The Annunaki appear in a creation myth, Enuma Elish. Marduk, after the creation of mankind, divides the Anunnaki and assigns three hundred in heaven, three hundred on the earth.

When Do We First Hear This Story?

The Anunnaki are first mentioned in the ‘Atrahasis’, the original source of the story of the Great Flood. (The one in the biblical story of Noah’s Ark.)

The original clay tablets of the Atrahasis date back to 1700BC.  But parts of the same story have been found on even older tablets.  The Atrahasis is probably a retelling of an oral tradition – storytelling from person to person.
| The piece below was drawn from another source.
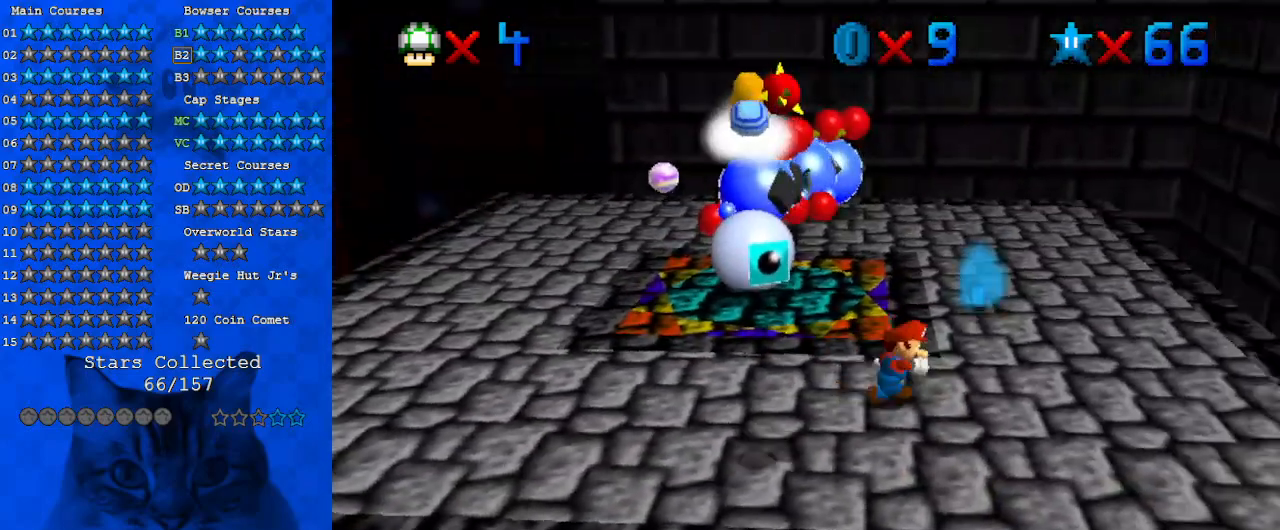
{"keys": ["right"], "events": [[100, "down", "down"], [167, "d", "down"], [300, "d", "up"], [500, "down", "up"]]}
So the story may well have been passed on for hundreds or even thousands of years.

When the gods instead of man
Did the work, bore the loads,
The Gods’ load was too great,
The work too hard, the trouble too much,
The great Anunnaki made the Igigi
Carry the workload sevenfold

This ancient text seems to say that the Anunnaki were of extra-terrestrial origin – creatures made by the gods, but not the same as human beings.

Gods and Goddess of the Anunnaki

An (god of heaven)
Ki (goddess of Earth, also known as Ninhursag)
Enlil (God of wind)
Enki (God of the watery abyss)
As well as being the names of deities, ‘An’ and ‘ki’ also refer to heaven and earth as places.

Sumerian Cuneiform Writing

‘An.un.na.ki’ can also mean as ‘those who came from Heaven and Earth’.

Writing has been invented only three times in human history. The Sumerians invented a way of writing by marking clay tablets with wedge-like inscriptions known as cuneiform.

Here is an.un.na.ki written in Sumerian cuneiform symbols:

Anunnaki Extraterrestials?

A Russian writer named Zecharia Sitchin translated many Sumerian writings about the Anunnaki. Sitchin’s theory is that the Anunnaki were not human, but a race of human-alien hybrids who were sent to help humans build a civilisation.

Whether or not you believe Sitchin, the timescales written about in ancient Sumerian writings are incredible. They speak of events in the far distant past.  As if civilisation was much older than we know. The Ancient Maya also write of events which seem to take place long before there would have been towns, buildings or writing.

For example, there is a very famous document known as the Sumerian King List – inscribed on the Weld-Blundell Prism, part of the collection at the Ashmolean Museum in Oxford.  It claims to list all the rulers since the beginning of time.  Here’s how it begins:
After the kingship descended from heaven, the kingship was in Eridu. In Eridu, Alulim became king; he ruled for 28800 years. Alaljar ruled for 36000 years. 2 kings; they ruled for 64800 years. Then Eridu fell and the kingship was taken to Bad-tibira.

Eridu refers to a place in modern-day Iraq known as Abu-Shahrain.

As for those ancient dates – maybe they are made-up or mis-remembered.

But it is also possible that they are true.

That human civilisation is far older than we believe. Could the rest also be true? Were the Anunnaki more than a story, a myth? Were they really sent to Earth by some other-worldly ‘Gods’? Were they helpers of men – or as Sitchin believes, were they our overlords?

If so…were did the Anunnaki go? Did some Anunnaki remain hidden amongst the human race? Are they The Watchers, as some believe, waiting to take over the world at a fateful moment in human history…perhaps 22 Dec 2012?

That is certainly what some believe.

The Anunnaki, the Reptilians, the Illuminati.

One and the same? And most important of all – friend or foe?